● **Stated goal**: Copy the data below, changing each "Source Extractor" to "SExtractor" and leaving everything else unchanged.

● **Task input**:
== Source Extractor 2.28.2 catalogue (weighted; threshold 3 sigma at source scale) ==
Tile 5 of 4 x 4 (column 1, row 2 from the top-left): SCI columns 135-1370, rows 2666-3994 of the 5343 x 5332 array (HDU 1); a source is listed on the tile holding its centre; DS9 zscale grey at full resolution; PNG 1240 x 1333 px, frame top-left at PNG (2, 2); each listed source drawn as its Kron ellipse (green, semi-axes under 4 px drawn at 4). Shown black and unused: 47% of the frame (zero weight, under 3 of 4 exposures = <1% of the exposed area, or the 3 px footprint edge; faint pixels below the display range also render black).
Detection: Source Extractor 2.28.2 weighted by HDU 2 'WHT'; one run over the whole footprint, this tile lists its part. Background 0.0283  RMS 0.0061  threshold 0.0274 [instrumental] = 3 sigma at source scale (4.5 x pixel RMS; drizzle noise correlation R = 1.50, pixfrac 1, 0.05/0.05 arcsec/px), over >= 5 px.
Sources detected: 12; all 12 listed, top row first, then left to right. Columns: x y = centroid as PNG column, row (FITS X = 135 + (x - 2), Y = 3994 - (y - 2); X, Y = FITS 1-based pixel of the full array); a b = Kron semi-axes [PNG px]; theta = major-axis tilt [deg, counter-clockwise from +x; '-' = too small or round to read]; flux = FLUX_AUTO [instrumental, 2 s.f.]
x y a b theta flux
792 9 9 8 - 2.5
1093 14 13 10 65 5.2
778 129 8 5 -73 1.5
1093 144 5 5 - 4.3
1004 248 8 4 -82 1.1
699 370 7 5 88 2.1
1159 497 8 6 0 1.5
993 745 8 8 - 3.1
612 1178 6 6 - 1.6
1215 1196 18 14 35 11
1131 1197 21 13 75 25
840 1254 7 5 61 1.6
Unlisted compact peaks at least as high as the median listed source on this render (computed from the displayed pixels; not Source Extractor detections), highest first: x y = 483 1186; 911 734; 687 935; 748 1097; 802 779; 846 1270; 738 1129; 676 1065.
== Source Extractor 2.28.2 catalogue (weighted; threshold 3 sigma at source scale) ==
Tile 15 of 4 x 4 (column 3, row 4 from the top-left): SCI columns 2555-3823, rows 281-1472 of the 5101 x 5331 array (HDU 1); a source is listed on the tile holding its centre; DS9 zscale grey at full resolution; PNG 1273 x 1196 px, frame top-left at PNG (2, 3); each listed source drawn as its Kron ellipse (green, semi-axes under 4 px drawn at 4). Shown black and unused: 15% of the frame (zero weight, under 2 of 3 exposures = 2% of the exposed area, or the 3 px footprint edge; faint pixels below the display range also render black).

● **Exercise answer**:
== SExtractor 2.28.2 catalogue (weighted; threshold 3 sigma at source scale) ==
Tile 5 of 4 x 4 (column 1, row 2 from the top-left): SCI columns 135-1370, rows 2666-3994 of the 5343 x 5332 array (HDU 1); a source is listed on the tile holding its centre; DS9 zscale grey at full resolution; PNG 1240 x 1333 px, frame top-left at PNG (2, 2); each listed source drawn as its Kron ellipse (green, semi-axes under 4 px drawn at 4). Shown black and unused: 47% of the frame (zero weight, under 3 of 4 exposures = <1% of the exposed area, or the 3 px footprint edge; faint pixels below the display range also render black).
Detection: SExtractor 2.28.2 weighted by HDU 2 'WHT'; one run over the whole footprint, this tile lists its part. Background 0.0283  RMS 0.0061  threshold 0.0274 [instrumental] = 3 sigma at source scale (4.5 x pixel RMS; drizzle noise correlation R = 1.50, pixfrac 1, 0.05/0.05 arcsec/px), over >= 5 px.
Sources detected: 12; all 12 listed, top row first, then left to right. Columns: x y = centroid as PNG column, row (FITS X = 135 + (x - 2), Y = 3994 - (y - 2); X, Y = FITS 1-based pixel of the full array); a b = Kron semi-axes [PNG px]; theta = major-axis tilt [deg, counter-clockwise from +x; '-' = too small or round to read]; flux = FLUX_AUTO [instrumental, 2 s.f.]
x y a b theta flux
792 9 9 8 - 2.5
1093 14 13 10 65 5.2
778 129 8 5 -73 1.5
1093 144 5 5 - 4.3
1004 248 8 4 -82 1.1
699 370 7 5 88 2.1
1159 497 8 6 0 1.5
993 745 8 8 - 3.1
612 1178 6 6 - 1.6
1215 1196 18 14 35 11
1131 1197 21 13 75 25
840 1254 7 5 61 1.6
Unlisted compact peaks at least as high as the median listed source on this render (computed from the displayed pixels; not SExtractor detections), highest first: x y = 483 1186; 911 734; 687 935; 748 1097; 802 779; 846 1270; 738 1129; 676 1065.
== SExtractor 2.28.2 catalogue (weighted; threshold 3 sigma at source scale) ==
Tile 15 of 4 x 4 (column 3, row 4 from the top-left): SCI columns 2555-3823, rows 281-1472 of the 5101 x 5331 array (HDU 1); a source is listed on the tile holding its centre; DS9 zscale grey at full resolution; PNG 1273 x 1196 px, frame top-left at PNG (2, 3); each listed source drawn as its Kron ellipse (green, semi-axes under 4 px drawn at 4). Shown black and unused: 15% of the frame (zero weight, under 2 of 3 exposures = 2% of the exposed area, or the 3 px footprint edge; faint pixels below the display range also render black).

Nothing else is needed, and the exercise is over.